UBC Faculty Research and Publications

Protocol: Evaluating the impact of a nation-wide train-the-trainer educational initiative to enhance the quality of palliative care for children with cancer Widger, Kimberley; Friedrichsdorf, Stefan; Wolfe, Joanne; Liben, Stephen; Pole, Jason D; Bouffet, Eric; Greenberg, Mark; Husain, Amna; Siden, Harold; Whitlock, James A; Rapoport, Adam


Background: There are identified gaps in the care provided to children with cancer based on the self-identified lack of education for health care professionals in pediatric palliative care and in the perceptions of bereaved parents who describe suboptimal care. In order to address these gaps, we will implement and evaluate a national roll-out of Education in Palliative and End-of-Life Care for Pediatrics (EPEC®-Pediatrics), using a ‘Train-the-Trainer’ model. Methods/design: In this study we are using a pre- post-test design and an integrated knowledge translation approach to assess the impact of the educational roll-out in four areas: 1) self-assessed knowledge of health professionals; 2) knowledge dissemination outcomes; 3) practice change outcomes; and 4) quality of palliative care. The quality of palliative care will be assessed using data from three sources: a) parent and child surveys about symptoms, quality of life and care provided; b) health record reviews of deceased patients; and c) bereaved parent surveys about end-of-life and bereavement care. After being trained in EPEC®-Pediatrics, ‘Master Facilitators’ will train ‘Regional Teams’ affiliated with 16 pediatric oncology programs in Canada. Each team will consist of three to five health professionals representing oncology, palliative care, and the community. Each team member will complete online modules and attend one of two face-to-face conferences, where they will receive training and materials to teach the EPEC®-Pediatrics curriculum to ‘End-Users’ in their region. Regional Teams will also choose a Tailored Implementation of Practice Standards (TIPS) Kit to guide implementation of a quality improvement project in their region; support will be provided via quarterly meetings with Co-Leads and via a listserv and webinars with other teams.

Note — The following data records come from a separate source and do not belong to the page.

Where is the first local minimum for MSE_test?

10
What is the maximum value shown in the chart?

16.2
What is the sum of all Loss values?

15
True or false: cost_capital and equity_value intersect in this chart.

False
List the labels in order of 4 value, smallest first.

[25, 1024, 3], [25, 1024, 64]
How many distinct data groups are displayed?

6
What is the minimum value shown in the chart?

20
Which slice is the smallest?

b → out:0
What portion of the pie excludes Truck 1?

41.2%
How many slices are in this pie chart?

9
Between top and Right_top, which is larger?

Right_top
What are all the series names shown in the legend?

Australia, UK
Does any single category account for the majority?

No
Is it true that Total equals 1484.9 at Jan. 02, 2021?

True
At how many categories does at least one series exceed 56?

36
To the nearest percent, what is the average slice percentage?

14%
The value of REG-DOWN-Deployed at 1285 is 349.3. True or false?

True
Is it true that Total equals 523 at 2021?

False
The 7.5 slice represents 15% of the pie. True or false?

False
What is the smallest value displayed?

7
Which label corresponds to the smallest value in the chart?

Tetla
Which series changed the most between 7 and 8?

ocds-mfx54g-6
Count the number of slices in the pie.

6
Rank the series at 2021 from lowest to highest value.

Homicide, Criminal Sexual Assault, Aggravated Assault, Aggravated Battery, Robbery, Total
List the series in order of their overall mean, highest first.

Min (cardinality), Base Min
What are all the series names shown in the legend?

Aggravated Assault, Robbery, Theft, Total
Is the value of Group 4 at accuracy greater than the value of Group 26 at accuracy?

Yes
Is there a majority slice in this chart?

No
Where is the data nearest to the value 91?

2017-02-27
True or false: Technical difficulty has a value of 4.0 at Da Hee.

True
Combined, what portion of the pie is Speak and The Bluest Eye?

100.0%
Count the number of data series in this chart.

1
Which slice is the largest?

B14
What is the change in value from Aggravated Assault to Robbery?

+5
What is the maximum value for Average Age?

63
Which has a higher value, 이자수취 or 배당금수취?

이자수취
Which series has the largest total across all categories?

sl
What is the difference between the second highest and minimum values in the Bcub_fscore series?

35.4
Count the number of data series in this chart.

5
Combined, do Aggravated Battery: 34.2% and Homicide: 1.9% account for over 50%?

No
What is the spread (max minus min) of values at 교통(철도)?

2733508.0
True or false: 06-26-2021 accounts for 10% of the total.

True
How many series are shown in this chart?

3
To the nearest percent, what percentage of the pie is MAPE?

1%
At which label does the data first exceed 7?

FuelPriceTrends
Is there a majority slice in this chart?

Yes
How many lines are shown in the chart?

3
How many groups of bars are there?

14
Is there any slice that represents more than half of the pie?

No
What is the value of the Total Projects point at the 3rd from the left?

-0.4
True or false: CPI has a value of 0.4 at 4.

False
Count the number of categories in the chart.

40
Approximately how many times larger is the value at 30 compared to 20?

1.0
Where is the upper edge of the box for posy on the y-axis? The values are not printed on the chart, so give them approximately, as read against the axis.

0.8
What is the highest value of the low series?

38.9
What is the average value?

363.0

Discussion: Through this study we aim to raise the level of pediatric palliative care education amongst health care professionals in Canada. Our study will be a significant step forward in evaluation of the impact of EPEC®-Pediatrics both on dissemination outcomes and on care quality at a national level. Based on the anticipated success of our project we hope to expand the EPEC®-Pediatrics roll-out to health professionals who care for children with non-oncological life-threatening conditions.